Die deutsche Ayse

Türkische Lebensbäume - Ein Rechercheprojekt
3D

Montiert aus eigenen Erinnerungen, vor allem aber aus Interviews mit drei Türkinnen der ersten Einwanderergeneration, ist Die deutsche Ayşe «ein spitzzüngiges Sittenbild über die Anfänge der Migration in Deutschland. Über drei starke Frauen, die trotz aller Anfeindungen voller (Überlebens-)Elan mitwirkten am wirtschaftlichen Wiedererstarken ihrer neuen Heimat … Tuğsal Moğul schaut tief hinein in die Abgründe der deutschen Gesellschaft der 1960er und 70er Jahre.
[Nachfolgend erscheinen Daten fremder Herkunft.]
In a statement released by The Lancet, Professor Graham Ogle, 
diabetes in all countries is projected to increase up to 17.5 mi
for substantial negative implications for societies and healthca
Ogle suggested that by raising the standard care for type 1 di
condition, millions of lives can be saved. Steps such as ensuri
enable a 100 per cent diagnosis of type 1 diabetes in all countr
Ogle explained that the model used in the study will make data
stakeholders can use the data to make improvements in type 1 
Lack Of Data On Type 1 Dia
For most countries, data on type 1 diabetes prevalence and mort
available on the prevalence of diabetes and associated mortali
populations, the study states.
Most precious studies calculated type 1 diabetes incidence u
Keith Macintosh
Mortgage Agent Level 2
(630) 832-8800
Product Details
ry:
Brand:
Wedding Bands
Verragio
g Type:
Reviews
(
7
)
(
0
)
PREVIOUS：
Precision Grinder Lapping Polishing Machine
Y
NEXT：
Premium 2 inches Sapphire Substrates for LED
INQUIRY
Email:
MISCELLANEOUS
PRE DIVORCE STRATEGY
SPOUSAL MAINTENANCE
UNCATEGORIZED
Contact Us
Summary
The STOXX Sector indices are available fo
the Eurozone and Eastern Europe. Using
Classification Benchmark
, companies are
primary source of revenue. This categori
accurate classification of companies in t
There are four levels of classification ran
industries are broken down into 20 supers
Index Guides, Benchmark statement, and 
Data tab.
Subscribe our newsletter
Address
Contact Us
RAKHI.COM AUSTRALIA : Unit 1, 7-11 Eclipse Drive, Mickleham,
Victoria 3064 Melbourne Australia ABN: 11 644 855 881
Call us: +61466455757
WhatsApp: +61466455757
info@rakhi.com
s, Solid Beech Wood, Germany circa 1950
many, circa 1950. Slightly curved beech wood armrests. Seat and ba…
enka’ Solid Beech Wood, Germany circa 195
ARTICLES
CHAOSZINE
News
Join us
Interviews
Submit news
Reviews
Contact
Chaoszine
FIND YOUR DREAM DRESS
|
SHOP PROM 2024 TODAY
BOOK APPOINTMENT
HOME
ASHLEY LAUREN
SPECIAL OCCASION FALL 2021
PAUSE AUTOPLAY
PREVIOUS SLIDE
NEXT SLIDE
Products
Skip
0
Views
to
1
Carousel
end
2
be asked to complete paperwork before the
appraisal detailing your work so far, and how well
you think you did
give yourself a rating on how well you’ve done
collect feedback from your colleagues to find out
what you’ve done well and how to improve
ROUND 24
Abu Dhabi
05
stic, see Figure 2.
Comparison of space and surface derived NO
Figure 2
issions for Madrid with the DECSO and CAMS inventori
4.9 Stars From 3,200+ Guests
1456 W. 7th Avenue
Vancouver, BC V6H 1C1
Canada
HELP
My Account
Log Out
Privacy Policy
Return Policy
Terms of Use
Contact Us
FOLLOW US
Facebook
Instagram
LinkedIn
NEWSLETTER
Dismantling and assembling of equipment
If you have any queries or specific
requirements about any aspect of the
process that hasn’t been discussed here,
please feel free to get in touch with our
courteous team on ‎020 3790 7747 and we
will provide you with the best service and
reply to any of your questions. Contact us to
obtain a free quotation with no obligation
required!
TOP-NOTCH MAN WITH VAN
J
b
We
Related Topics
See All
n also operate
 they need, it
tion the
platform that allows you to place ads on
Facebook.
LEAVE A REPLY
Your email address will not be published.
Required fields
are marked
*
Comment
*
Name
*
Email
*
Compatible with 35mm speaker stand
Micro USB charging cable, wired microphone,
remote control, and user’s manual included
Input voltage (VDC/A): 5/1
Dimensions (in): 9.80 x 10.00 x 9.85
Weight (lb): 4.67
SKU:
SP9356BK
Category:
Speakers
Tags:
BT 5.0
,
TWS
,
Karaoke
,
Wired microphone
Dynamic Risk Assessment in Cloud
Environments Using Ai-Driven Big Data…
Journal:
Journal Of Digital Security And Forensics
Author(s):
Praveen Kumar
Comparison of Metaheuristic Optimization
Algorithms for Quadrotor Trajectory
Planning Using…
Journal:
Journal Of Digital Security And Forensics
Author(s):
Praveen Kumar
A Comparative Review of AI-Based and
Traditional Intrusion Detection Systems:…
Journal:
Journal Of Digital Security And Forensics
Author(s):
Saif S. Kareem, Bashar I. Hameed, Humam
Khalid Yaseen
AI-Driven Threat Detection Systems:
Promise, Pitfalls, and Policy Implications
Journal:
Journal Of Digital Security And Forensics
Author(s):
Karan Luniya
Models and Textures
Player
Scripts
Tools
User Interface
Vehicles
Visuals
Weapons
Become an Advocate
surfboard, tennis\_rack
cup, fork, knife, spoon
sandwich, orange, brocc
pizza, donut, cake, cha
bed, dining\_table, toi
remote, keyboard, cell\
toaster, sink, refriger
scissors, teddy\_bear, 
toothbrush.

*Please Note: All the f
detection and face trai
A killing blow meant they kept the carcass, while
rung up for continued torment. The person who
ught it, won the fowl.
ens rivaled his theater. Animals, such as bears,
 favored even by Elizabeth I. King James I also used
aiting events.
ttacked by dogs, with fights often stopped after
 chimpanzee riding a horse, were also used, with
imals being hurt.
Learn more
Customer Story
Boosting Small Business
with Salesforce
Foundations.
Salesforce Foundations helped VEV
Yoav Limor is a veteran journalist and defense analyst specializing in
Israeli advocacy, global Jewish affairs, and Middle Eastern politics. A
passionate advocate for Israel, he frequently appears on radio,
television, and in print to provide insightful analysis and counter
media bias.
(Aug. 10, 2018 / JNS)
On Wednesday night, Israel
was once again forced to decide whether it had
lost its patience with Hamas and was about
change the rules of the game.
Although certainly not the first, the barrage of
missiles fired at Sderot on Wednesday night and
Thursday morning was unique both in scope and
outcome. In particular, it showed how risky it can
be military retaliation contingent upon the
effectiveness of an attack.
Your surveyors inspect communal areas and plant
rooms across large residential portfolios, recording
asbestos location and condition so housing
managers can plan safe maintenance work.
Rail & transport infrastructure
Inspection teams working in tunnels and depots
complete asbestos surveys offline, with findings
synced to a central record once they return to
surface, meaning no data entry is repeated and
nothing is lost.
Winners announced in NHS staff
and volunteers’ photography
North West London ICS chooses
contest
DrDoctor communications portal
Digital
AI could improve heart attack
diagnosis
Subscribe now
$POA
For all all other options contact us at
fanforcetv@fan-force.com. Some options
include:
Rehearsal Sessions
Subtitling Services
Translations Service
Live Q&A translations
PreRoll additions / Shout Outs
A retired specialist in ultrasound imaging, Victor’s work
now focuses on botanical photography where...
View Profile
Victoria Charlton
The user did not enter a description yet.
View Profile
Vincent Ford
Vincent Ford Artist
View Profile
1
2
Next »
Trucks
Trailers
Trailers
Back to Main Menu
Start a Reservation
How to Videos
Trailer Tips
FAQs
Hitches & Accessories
Er persifliert aber gleichermaßen auch türkische Verhaltensmuster.» (Westfälische Nachrichten) «Während Politik wie Theater Integrationsgeschichten gerne als Tragödien inszenieren, bringt Moğul schlicht drei Lebensläufe konzentriert auf die Bühne, ohne sie dramaturgisch zu verbiegen … Er weckt Neugier für die drei Schicksale und macht zugleich klar, dass sie ganz und gar typische Einwanderer-Lebensläufe sind.» (Nachtkritik) «Moğul flicht sein Material zu einem lockeren, narrativ-musikalischen Netz … Sein Abend richtet den Blick auf einen blinden Fleck in der öffentlichen Wahrnehmung.» (Theater heute) «Ein zeitlos-aktuelles, sensibles Stück, das man nicht so schnell vergisst.» (WDR)

Tugsal Mogul

Tugsal Mogul

Tuğsal Moğul wurde 1969 in Neubeckum geboren. Der diplomierte Schauspieler, Theatermacher, Anästhesist und Notarzt studierte neun Jahre parallel Medizin an den Universitäten Hannover, Wien und Lübeck sowie Schauspiel an der Hochschule für ...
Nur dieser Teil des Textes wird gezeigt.